Australia’s moderate Muslims have been quick to condemn Sheik al-Hilali for blaming woman for inciting rape. All power to them.

But before we start to congratulate ourselves over the sensible attitudes of the vast majority of moderates, there’s a question worth asking: did any of the 500 or so people who attended the Ramadan sermon raise concerns before the Sheik’s comments sparked outrage in The Australian?

It’s natural that we should be falling over ourselves to believe there’s a clear distinction between moderate Islam and the Islamism of terror and jihad — the alternative amounts to a disturbing challenge to secular liberalism.

Yet British novelist Martin Amis recently argued in The Observer that the distinction between the two is collapsing:

Until recently it was being said that what we are confronted with, here, is ‘a civil war’ within Islam. That’s what all this was supposed to be: not a clash of civilisations or anything like that, but a civil war within Islam. Well, the civil war appears to be over. And Islamism won it. The loser, moderate Islam, is always deceptively well-represented on the level of the op-ed page and the public debate; elsewhere, it is supine and inaudible.
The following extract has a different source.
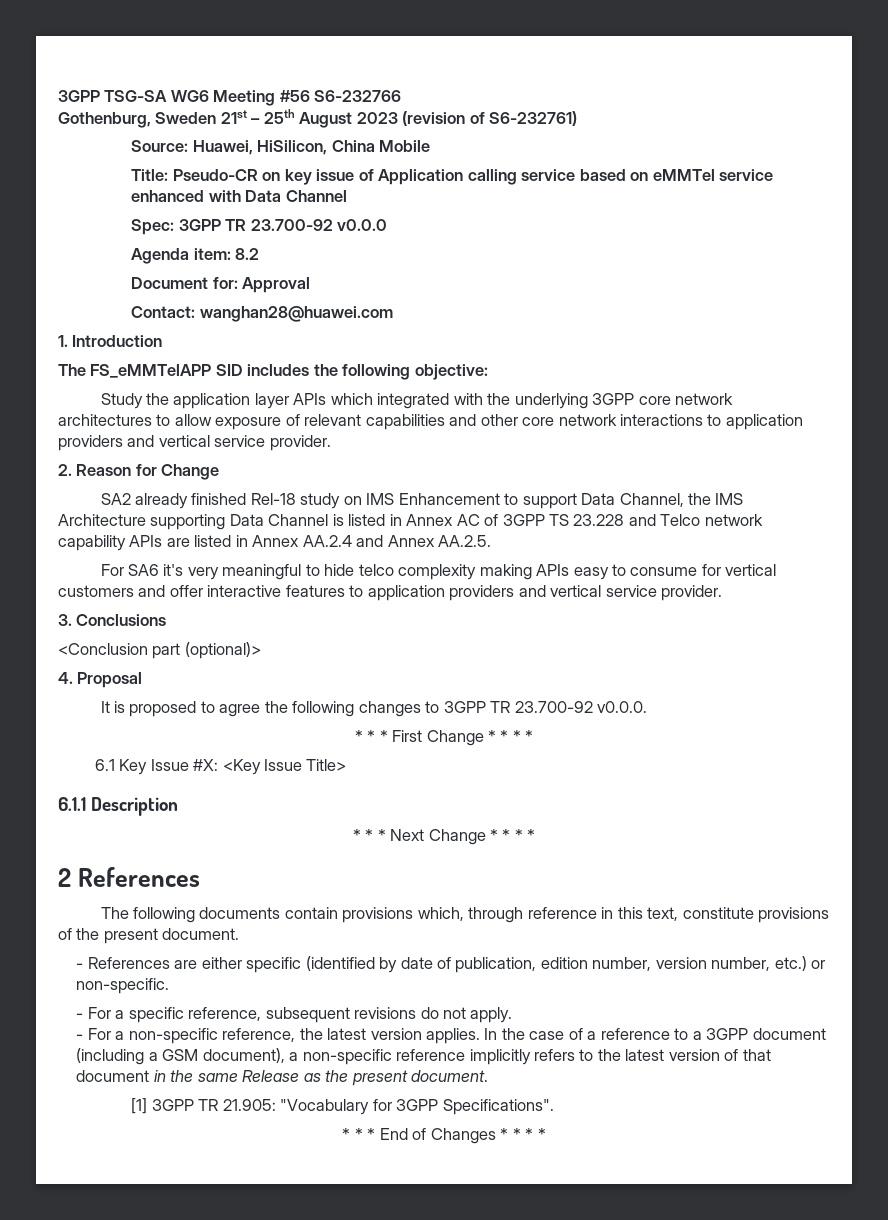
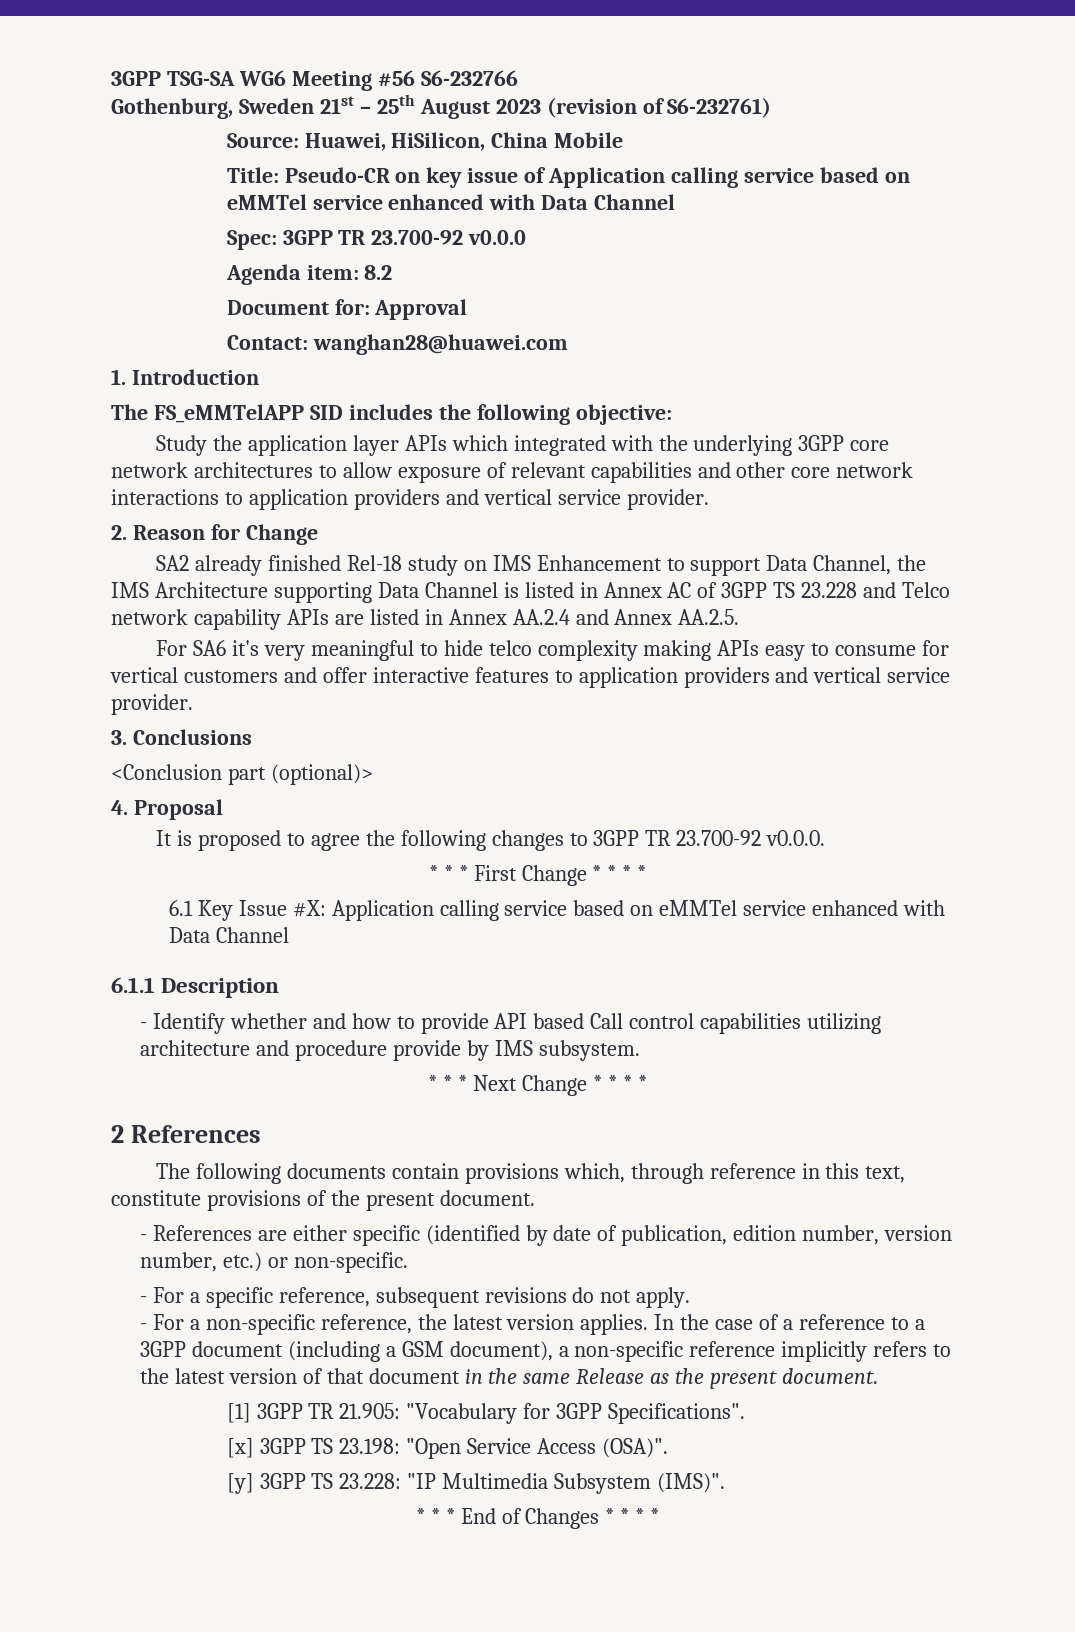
[222,759,347,775] [58,797,179,816] <Key Issue Title> // 6.1.1 Description -> [331,900,946,921] [168,927,289,943] [111,977,280,998] [139,1013,882,1034] [139,1040,640,1061] Application calling service based on eMMTel service enhanced with Data Channel // 6.1.1 Description // - Identify whether and how to provide API based Call control capabilities utilizing architecture and procedure provide by IMS subsystem.
(554, 1107) none -> [226,1438,669,1459] [226,1473,726,1494] // [x] 3GPP TS 23.198: "Open Service Access (OSA)". // [y] 3GPP TS 23.228: "IP Multimedia Subsystem (IMS)".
Hilali’s words are no clumsy aberration — he was reciting one of the core themes of Islamists, that of the woman as temptress. Here’s Hilali, translated by The Australian:

“It’s she who shortens, raises and lowers. Then it’s a look, then a smile, then a conversation, then a date, then a meeting, then a crime, then Long Bay Jail… But when it comes to this disaster, who started it?”

And here’s Amis describing the formative experiences of Sayyid Qutb, the father of radical Islam.

He didn’t like New York: materialistic, mechanistic, trivial, idolatrous, wanton, depraved, and so on and so forth. Washington was a little better. But here, sickly Sayyid (lungs) was hospitalised, introducing him to another dire hazard that he wouldn’t have faced at home: female nurses. One of them, tricked out with ‘thirsty lips, bulging breasts, smooth legs’ and a coquettish manner (‘the calling eye, the provocative laugh’), regaled him with her wish-list of endowments for the ideal lover. But ‘the father of Islamism’, as he is often called, remained calm, later developing the incident into a diatribe against Arab men who succumb to the allure of American women.

For an even-handed explanation of Qutb’s political philosophy I prefer Paul Berman to Amis, but we can take the novelist’s word for this much: Islamists have a serious problem with women. Their political philosophy reeks of it.

And if Australian Muslims want to draw a distinction between their views and those of the Islamists they’re going to need to do more than blandly accept the sort of women-hating nonsense Hilali served up.

Striking the right pose when prodded into it by the press is a start — but it’s not enough to inspire confidence that the distinction between moderate Islam and Islamism is what it’s cracked up to be.